The Ligue de défense juive (LDJ) is a group of ultra-Zionist militants, mostly active in Paris. Constituted of a few dozens of regular members, the group has no legal status; it originates in Liberté démocratie et judaïsme, an association registered in October 2000 and self-dissolved in 2003.
As its name and symbol clearly state it, the LDJ is inspired by the Jewish Defence League, a movement established in 1968 in the US by Rabbi Meir Kahane, banned and listed as terrorist in 2001 by the FBI. Kach, the party established by Kahane in Israel after he had emigrated there, was also banned in 1994.

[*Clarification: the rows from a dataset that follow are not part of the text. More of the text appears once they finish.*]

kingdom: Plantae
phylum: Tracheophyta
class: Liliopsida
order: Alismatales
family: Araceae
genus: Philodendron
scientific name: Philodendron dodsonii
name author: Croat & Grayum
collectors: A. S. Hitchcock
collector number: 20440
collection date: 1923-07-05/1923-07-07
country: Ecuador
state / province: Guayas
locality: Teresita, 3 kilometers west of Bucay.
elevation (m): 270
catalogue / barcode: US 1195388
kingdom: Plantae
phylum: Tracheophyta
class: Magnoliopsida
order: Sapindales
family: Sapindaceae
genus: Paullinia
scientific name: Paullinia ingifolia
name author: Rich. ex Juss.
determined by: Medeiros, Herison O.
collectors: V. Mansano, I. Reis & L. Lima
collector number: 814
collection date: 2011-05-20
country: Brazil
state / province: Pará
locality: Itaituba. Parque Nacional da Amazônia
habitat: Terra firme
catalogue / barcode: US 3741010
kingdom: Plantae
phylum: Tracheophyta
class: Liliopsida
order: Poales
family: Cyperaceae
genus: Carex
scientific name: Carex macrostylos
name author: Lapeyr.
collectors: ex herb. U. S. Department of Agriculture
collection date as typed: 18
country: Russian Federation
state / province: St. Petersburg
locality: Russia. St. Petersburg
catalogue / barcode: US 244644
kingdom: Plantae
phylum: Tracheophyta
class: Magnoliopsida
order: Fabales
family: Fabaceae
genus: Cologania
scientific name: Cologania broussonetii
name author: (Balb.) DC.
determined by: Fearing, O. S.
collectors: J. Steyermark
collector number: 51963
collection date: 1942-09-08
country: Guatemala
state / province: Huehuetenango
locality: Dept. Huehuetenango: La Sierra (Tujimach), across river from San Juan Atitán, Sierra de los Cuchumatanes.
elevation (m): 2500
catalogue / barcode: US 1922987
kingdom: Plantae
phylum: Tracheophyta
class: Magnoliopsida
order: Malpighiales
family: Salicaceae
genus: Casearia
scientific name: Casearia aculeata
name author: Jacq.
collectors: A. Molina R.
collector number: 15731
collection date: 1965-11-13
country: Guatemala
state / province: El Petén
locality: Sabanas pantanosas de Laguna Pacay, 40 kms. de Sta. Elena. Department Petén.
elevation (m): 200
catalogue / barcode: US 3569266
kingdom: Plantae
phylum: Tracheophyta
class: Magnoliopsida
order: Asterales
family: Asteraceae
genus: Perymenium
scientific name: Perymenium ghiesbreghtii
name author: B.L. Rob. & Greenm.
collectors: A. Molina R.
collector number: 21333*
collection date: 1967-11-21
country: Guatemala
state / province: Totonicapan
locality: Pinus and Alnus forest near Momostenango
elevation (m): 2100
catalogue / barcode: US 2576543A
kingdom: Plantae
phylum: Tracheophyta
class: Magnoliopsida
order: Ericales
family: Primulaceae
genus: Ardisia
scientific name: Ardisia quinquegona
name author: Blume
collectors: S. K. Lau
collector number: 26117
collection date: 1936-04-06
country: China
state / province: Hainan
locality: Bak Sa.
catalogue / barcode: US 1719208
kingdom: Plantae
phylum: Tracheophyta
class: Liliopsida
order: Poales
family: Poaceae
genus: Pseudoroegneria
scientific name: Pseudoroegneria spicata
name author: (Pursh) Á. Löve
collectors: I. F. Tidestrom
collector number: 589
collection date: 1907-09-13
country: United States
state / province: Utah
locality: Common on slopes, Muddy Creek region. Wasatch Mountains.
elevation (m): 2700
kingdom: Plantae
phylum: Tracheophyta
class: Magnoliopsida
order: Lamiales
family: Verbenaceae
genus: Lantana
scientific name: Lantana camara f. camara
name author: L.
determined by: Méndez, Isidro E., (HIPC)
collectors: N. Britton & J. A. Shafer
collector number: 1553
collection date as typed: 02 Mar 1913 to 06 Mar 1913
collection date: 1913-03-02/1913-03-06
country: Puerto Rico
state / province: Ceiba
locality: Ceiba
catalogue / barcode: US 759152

Like the Jewish Defence League, the LDJ relies on violence to "defend the Jewish people against all modern forms of anti-Jewish, anti-Semitic, judeophobic, anti-Judaist, and anti-Zionist hatred." The president of the Conseil des institutions juives de France (CRIF, the body officially representing the Jewish community in France) stated, however, that the CRIF had not the least connection with the LDJ.
For the last ten years, members of the LDJ have been involved in some 100 aggressions. In July 2014, the "protection" of two synagogues, in Paris and Sarcelles, by members of the LDJ, who violently opposed to pro-Palestinian demonstrators, prompted calls for the ban of the movement; since the group has no legal existence, its ban is not possible, though.
[Le Figaro, 31 July 2014; France Culture, 30 July 2014, Libération, 30 July 2014]

The flag of the LDJ (photo, photo, photo, photo, photo, photo) is yellow with the symbol of the movement, a black Magen David charged with a yellow fist outlined in black. The flag is virtually the same as the flag of Kach, but with the emblem slightly skewed to the hoist.